There’s no mistaking that things are going to be tough for some people, some businesses, even some countries. Who knows, I might easily be one of those people – no one is immune from the new coronavirus and no one is immune from its economic consequences. Unless you are fabulously rich, of course.

But – and here comes the optimism – it’s my belief that the fundamental foundations of international trade are in good shape and that it will be possible to quickly return to a period of relative stability and prosperity. But there will have to be some changes.

Destination unknown

Times are going to stay tough for those businesses that were struggling pre-pandemic. That’s something I expect will affect the retail sector more than most. There will be more casualties and many more high street closures. But I keep returning to this idea that maybe, just maybe, that’s inevitable.

I don’t entirely buy into the pseudo-Darwinian view of business that I’ve heard some people talk about.
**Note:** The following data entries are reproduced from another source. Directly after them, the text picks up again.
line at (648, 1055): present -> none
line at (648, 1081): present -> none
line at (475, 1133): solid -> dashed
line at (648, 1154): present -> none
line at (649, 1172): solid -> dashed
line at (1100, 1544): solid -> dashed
The best businesses are the ones most likely to survive, they say. But what is ‘best’ in this context? Is it those who have stayed true to their original sense of purpose. Or those that have branched out into other areas? Those owned by retailers or those owned by venture capital funds?
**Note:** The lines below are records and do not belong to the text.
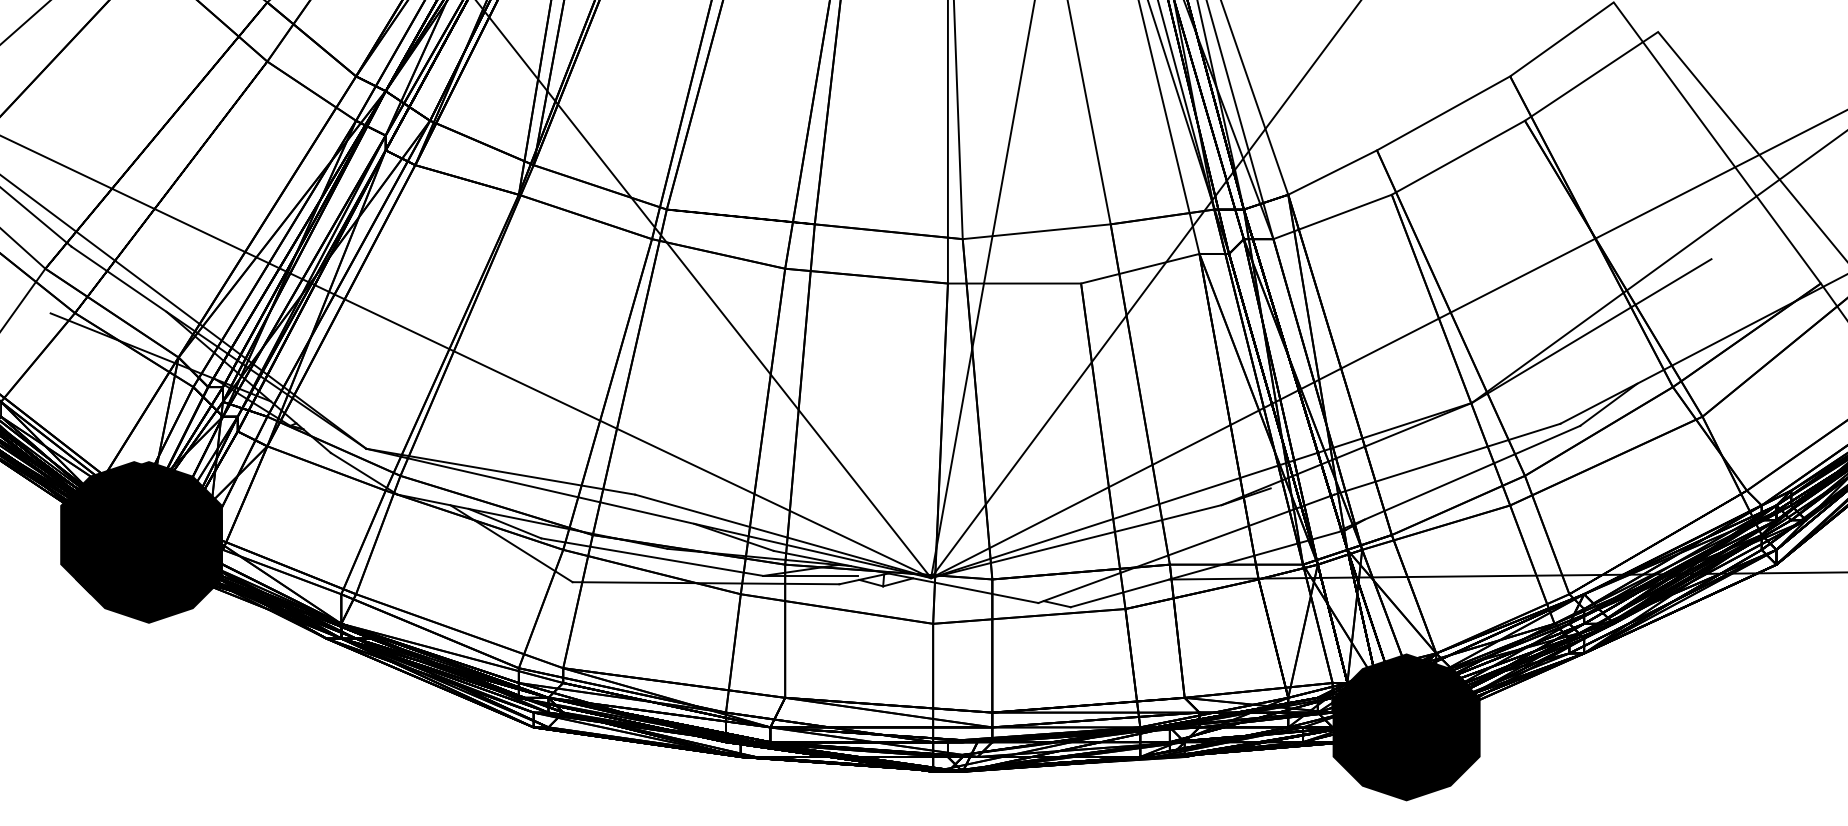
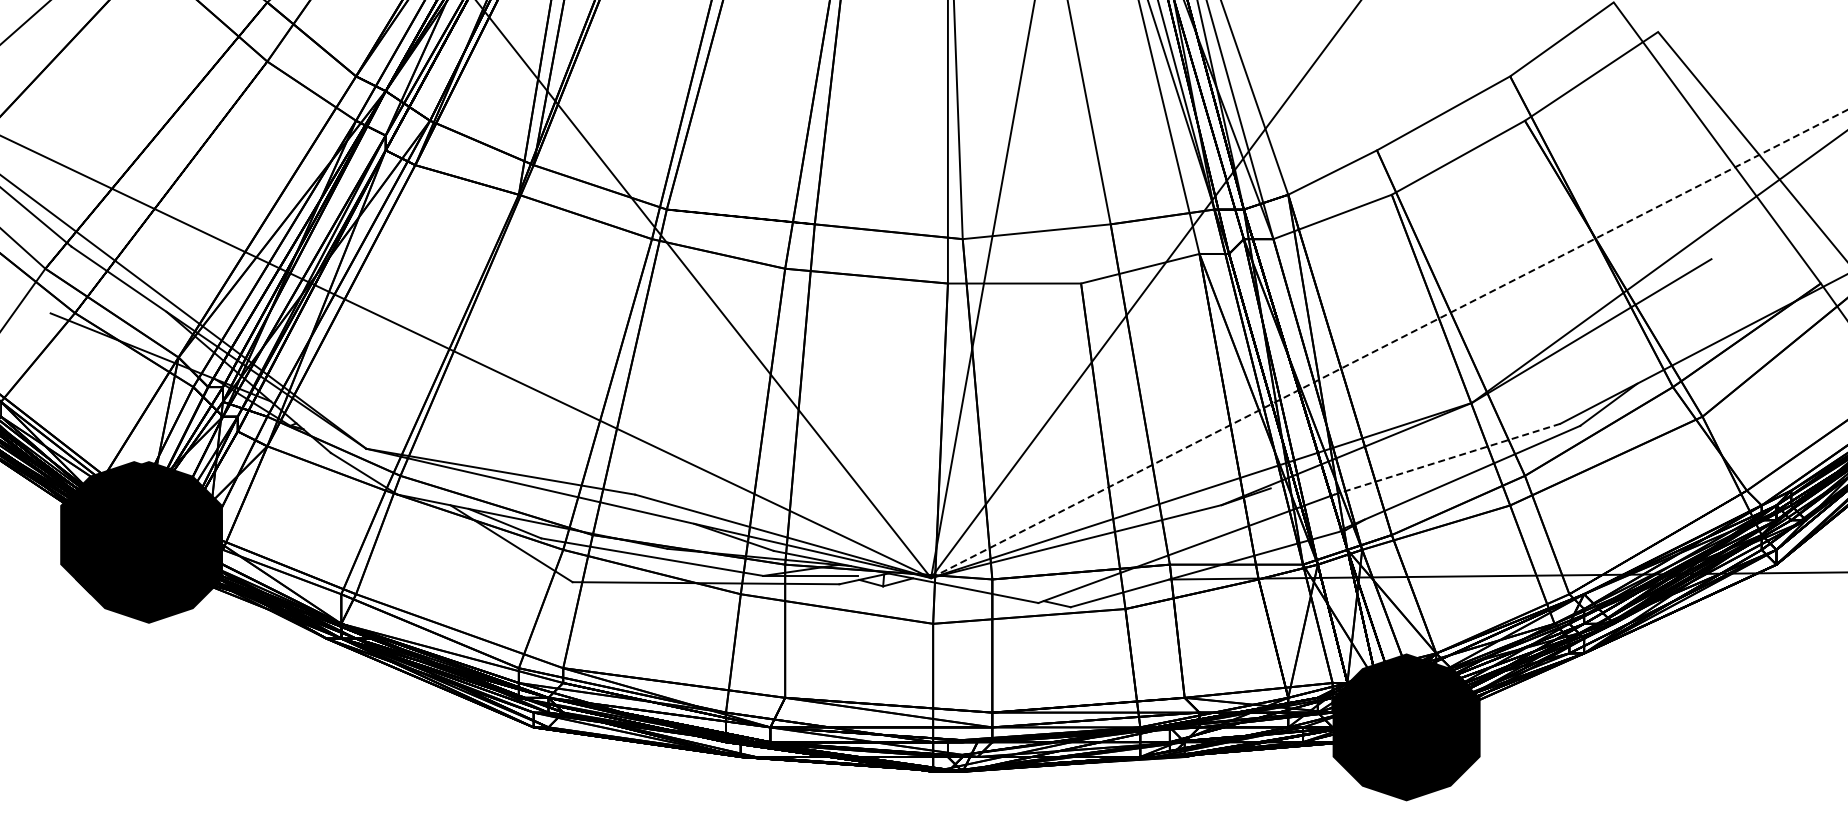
line at (1389, 343): solid -> dashed
line at (1446, 459): solid -> dashed
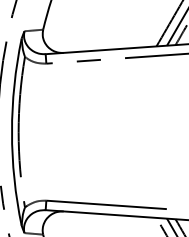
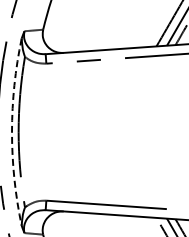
arc at (12, 132): solid -> dashed
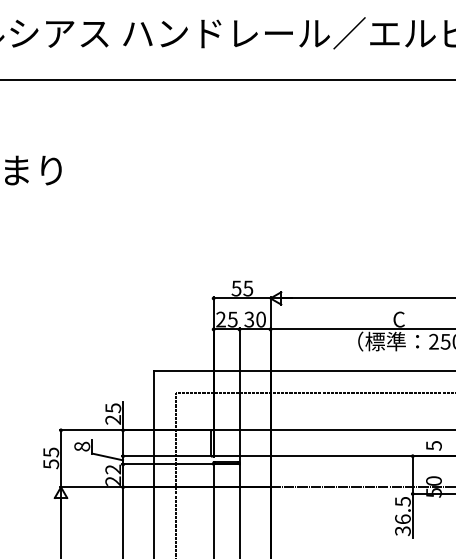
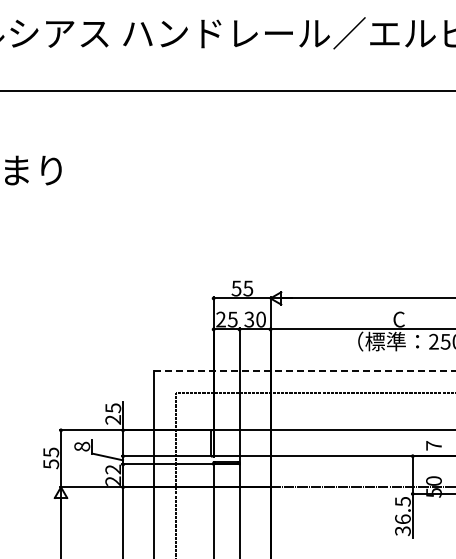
line at (227, 80) position: (227, 80) -> (227, 91)
line at (304, 370): solid -> dashed
text at (433, 445): 5 -> 7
In the animal world, successful species are the ones that have gradually adapted to changes in their environment. But sometimes the environment plays a dirty trick on you. Like it did with woolly mammoths. The last surviving mammoth population lived in the Russian Arctic. The piece of land they lived on was cut off by rising sea levels and became an island. No problem – the mammoths were quite happy there. Until their supply of clean drinking water became limited. Trapped on their island, the mammoths couldn’t go looking for water elsewhere, and they died.

In retail, could it also be true that a business, just like a species of animal, that has pushed too far into new territory could find itself cut off? I think so. It’s only relatively recently that shopping became regarded as some kind of leisure activity. Retail hasn’t always been like that. Perhaps it was never meant to be.